In the given project, we can identify mislabelled files of certain types using a Random Forest Classifier trained on keywords of these languages, resulting in 99% accuracy.
The following file types can be recognised right now:
- csproj
- jenkinsfile
- rexx
- mak
- ml
- kt
There are 2 folders in this project
- worksample_data
- flask_files
This folder has the training files and the python script which can be used to train the classifier.

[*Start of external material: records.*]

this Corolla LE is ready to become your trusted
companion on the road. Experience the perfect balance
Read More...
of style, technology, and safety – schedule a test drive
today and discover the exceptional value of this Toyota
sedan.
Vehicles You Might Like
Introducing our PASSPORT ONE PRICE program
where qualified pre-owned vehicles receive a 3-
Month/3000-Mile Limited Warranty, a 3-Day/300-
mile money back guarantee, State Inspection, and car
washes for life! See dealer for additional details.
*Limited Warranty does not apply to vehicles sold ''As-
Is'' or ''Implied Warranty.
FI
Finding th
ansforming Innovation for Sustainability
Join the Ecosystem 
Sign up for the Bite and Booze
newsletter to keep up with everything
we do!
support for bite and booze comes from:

To add more languages, add a folder named as the language name, and add all files in that folder. The python script will generate 2 files:
- rf.joblib: This is the Random Forest Classifier
- test_df.csv: This is the empty dataframe containing the columns required by the classifier
Place these files in the flask_files folder after running the python script
This folder has the flask api for testing the model. The following APIs are available
- '/': returns hello world which is used to test if API is working or not. GET
- 'predict': Takes in test file with form data value 'file' to predict which file type it is.POST
- 'predict_stats': Provides the prediction speed, along with memory usage in kilobytes, averaged over 6 files. GET
To run this project, create a new environment and write the following commands
pip install -r requirements.txt
To run the training script:
cd worksample_data
python training.py
To run the flask file
cd flask_files
python main.py
In a separate terminal, run
curl http://localhost:5000/predict_stats
You should receive the output for the stats.